• Tasks for this exercise:
• A. Answer these questions from the thread about Master of Orion II:
(i) What computer does sublim8866 own?
(ii) To what resolution does gunny say the game fails to switch after the latest patch?
(iii) What action no longer crashes the game once gunny uses the older patch?
• B. Reproduce the part of the thread about Master of Orion II that opens with the words containing "## gunny (Dec 15, 2005)" and closes with "it's now playable.".
• C. State whether each statement agrees with the thread about Master of Orion II, answering yes or no and quoting the words that decide it:
(i) gunny saw the same problems on both Panther and Tiger.
(ii) gunny found an error message in the OS log files.
(iii) With the older patch, everything in the game runs at the right speed.

• Document:
[start]
# master of orion II



## sublim8866 (Nov 30, 2005)

I have an ibook g4 and I just got master of orion II but it has huge problems running on classic and i was wondering if there are any patches or anything i can do to make it work better.


----------



## gunny (Dec 5, 2005)

Hi

What kind of problems do you have?

You can find the latest patch at http://www.atari.com/us/support/faq/moo2_mac.asp

I still have one problem after this Patch: The resolution doesn't change to 640x480, so I have just a small part in the middle of the screen when playing.
For the moment I solved this problem by changing the resolution manual to 640 (and afterwards I have to go out of the game using Expose and re-enter ist so it is really fullscreen).

If anybody hast a better solution for this problem I would be really glad to know!


----------



## sublim8866 (Dec 5, 2005)

Thanks for replying.  The screen leaves the game and goes back to the operating system window only with funky colors and the only way I can do anything is by force quitting.  Also a lot of the screens in the game are all crazy and i can barely see anything.  I'll try the patch out though and thanks for the reply.


----------



## rei1974 (Dec 13, 2005)

You're running Tiger or Panther?


----------



## gunny (Dec 14, 2005)

I have tried it with panther and tiger, the problems I have experienced are the same. The resolution does not change automatically, but I have found another big problem: The game is still going back to the OS without any message if you try to "capture" a planet (or somebody does the same with one of yours). I can't even find a error message in one of the OS-logfiles. This makes the game unplayable, for myself I can avoid it to capture a planet (not good), but sometimes you can't stop the computer from doing so.
I too have an Ibook G4. I would be very glad if somebody has a solution (especially for the "capture"-problem). Is anybody out there who does not have any problems with this classic-game?


----------



## gunny (Dec 15, 2005)

It looks like I've found a solution by myself. With an older Patch the game doesn't crash if I try to "invade". This patch is still available here: ftp://ftp.infogrames.net/patches/moo2/MOO_II_604_U_151.sit.hqx

The game is still running a little bit strange. A few things are running way too fast while others running too slow. I think this will be something not to be solved, but it's now playable.

I hope this info will help other people to play this great game!


----------
[end]
• Entries shown:
[start]
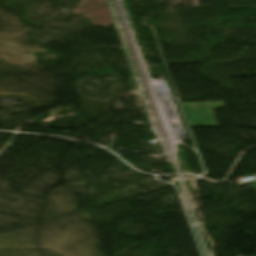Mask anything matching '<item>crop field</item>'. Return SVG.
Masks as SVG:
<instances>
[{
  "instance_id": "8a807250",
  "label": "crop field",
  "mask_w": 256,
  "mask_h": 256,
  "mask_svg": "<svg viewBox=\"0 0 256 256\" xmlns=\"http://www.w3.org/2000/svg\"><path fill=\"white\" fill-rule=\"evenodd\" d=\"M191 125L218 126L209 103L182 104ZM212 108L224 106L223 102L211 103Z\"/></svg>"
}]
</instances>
[end]
[start]
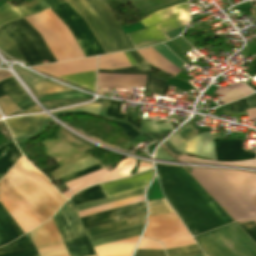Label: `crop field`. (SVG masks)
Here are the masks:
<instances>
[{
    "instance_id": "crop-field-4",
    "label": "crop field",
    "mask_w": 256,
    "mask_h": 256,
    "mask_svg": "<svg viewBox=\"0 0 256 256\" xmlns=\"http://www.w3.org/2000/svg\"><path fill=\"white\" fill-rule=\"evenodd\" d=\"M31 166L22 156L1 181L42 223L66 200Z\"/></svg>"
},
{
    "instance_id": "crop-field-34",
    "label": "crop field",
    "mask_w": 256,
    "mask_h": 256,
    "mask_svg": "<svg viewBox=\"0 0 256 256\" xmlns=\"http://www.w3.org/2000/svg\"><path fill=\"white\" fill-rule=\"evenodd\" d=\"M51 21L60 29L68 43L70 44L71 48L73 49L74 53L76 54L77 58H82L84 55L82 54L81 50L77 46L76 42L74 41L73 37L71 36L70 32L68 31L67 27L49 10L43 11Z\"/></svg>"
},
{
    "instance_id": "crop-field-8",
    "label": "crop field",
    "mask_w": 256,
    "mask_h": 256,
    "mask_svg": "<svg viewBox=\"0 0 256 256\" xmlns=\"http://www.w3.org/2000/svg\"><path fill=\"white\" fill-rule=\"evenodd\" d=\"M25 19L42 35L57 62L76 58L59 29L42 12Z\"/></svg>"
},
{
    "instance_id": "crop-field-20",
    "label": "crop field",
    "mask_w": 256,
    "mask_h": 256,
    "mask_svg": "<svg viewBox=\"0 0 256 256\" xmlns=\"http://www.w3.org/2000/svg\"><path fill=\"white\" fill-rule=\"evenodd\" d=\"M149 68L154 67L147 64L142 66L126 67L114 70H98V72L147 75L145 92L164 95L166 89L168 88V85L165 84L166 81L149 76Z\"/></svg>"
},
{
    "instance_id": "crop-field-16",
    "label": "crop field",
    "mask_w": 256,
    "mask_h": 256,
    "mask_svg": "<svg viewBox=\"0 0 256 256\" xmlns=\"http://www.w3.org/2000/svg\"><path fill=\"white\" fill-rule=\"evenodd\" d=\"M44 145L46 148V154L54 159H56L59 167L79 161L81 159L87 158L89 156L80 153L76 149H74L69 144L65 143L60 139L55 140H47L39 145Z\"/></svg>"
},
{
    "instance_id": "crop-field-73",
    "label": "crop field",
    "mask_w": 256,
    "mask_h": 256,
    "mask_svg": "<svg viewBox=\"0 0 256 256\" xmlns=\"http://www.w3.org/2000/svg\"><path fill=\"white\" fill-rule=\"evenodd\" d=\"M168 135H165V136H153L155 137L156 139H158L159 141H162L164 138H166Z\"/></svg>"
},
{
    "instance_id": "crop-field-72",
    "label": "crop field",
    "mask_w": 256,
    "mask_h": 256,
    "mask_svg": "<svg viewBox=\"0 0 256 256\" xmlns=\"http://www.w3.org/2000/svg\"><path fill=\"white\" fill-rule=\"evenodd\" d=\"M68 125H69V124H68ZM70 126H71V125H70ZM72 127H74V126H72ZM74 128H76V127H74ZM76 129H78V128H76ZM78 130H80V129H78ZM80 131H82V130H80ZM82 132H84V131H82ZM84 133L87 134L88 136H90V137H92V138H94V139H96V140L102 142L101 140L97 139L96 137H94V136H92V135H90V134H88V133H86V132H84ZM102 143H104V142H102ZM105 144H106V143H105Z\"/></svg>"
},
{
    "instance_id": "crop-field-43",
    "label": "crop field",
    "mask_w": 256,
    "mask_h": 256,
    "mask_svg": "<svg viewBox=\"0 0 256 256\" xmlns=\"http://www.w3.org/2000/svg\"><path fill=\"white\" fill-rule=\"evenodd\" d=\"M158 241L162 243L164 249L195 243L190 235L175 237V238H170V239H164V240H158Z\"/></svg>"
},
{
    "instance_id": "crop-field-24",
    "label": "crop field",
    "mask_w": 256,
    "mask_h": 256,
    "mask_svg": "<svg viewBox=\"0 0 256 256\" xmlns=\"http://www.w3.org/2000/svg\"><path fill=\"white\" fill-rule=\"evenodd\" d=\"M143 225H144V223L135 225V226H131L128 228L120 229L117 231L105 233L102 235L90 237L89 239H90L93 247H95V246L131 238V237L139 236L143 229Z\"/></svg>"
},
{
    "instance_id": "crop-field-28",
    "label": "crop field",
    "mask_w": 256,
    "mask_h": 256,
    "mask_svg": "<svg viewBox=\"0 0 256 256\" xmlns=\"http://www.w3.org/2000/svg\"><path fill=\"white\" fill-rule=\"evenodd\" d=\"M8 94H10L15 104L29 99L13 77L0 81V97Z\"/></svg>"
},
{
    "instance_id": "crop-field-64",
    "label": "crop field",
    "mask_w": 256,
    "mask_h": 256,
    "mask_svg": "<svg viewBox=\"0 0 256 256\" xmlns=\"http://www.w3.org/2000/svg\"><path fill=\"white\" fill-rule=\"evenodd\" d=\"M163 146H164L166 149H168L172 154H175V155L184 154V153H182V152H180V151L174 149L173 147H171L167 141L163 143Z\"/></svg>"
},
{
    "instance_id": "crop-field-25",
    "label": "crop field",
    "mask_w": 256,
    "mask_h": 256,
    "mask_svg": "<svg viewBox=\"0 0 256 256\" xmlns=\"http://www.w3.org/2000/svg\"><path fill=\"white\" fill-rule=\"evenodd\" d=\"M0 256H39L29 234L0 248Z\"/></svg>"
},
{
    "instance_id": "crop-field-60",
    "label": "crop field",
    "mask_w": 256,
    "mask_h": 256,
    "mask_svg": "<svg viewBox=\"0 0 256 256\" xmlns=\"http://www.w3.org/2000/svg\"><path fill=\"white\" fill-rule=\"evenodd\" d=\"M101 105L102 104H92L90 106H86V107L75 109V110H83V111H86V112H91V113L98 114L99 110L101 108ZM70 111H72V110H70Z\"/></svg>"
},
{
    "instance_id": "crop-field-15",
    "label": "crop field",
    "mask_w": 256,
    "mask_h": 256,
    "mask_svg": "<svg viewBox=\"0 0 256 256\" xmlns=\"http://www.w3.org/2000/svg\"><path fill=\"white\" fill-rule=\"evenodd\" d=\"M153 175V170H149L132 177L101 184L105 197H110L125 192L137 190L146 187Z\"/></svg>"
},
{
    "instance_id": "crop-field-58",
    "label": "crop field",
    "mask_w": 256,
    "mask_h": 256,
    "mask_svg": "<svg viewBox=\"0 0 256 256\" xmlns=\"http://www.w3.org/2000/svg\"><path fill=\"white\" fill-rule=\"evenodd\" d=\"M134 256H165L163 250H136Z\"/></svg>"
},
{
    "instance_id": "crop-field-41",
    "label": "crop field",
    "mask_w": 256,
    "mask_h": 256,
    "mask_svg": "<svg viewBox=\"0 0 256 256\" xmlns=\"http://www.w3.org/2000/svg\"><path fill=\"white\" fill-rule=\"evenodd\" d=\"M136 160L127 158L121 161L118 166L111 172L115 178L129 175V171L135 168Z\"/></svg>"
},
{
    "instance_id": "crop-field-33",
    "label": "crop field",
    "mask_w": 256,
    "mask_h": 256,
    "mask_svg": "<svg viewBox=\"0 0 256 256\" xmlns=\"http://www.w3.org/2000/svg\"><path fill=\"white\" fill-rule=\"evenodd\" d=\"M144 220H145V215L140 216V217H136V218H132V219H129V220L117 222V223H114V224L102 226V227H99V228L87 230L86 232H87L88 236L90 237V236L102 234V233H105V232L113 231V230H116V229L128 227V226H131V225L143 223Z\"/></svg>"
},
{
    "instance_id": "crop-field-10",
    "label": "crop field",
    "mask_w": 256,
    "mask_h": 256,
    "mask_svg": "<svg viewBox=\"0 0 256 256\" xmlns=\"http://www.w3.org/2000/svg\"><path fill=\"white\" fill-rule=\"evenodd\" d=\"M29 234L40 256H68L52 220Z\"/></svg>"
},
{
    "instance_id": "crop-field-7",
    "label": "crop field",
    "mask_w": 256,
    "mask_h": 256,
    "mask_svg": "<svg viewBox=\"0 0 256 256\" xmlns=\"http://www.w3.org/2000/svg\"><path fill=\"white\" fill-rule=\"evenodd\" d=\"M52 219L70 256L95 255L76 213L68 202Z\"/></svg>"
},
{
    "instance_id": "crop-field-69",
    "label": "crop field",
[end]
• Solutions by task:
• A.
(i) An iBook G4.
(ii) 640x480.
(iii) Trying to "invade."

• B.
## gunny (Dec 15, 2005)

It looks like I've found a solution by myself. With an older Patch the game doesn't crash if I try to "invade". This patch is still available here: ftp://ftp.infogrames.net/patches/moo2/MOO_II_604_U_151.sit.hqx

The game is still running a little bit strange. A few things are running way too fast while others running too slow. I think this will be something not to be solved, but it's now playable.

• C.
(i) Yes: "I have tried it with panther and tiger, the problems I have experienced are the same."
(ii) No: "I can't even find a error message in one of the OS-logfiles."
(iii) No: "A few things are running way too fast while others running too slow."